■ WRITTEN TASK
Your answer must be an exact transcription of every record below, with the pictures omitted.

··· PROVIDED INFORMATION

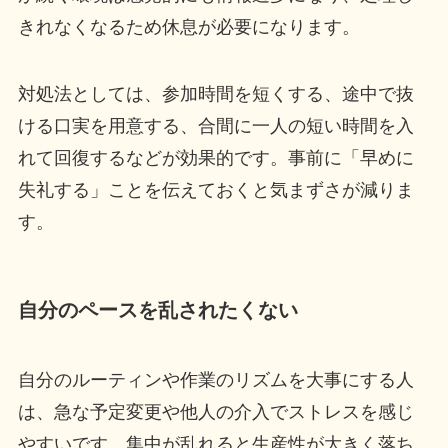
きれなくなるため休息が必要になります。
対処法としては、参加時間を短くする、途中で抜
ける口実を用意する、合間に一人の短い時間を入
れて回復するなどが効果的です。事前に「早めに
失礼する」ことを伝えておくと気まずさが減りま
す。
自分のペースを乱されたくない
自分のルーティンや作業のリズムを大事にする人
は、急な予定変更や他人の介入でストレスを感じ
やすいです。集中が乱れると生産性が大きく落ち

······

■ ANSWER
きれなくなるため休息が必要になります。
対処法としては、参加時間を短くする、途中で抜
ける口実を用意する、合間に一人の短い時間を入
れて回復するなどが効果的です。事前に「早めに
失礼する」ことを伝えておくと気まずさが減りま
す。
自分のペースを乱されたくない
自分のルーティンや作業のリズムを大事にする人
は、急な予定変更や他人の介入でストレスを感じ
やすいです。集中が乱れると生産性が大きく落ち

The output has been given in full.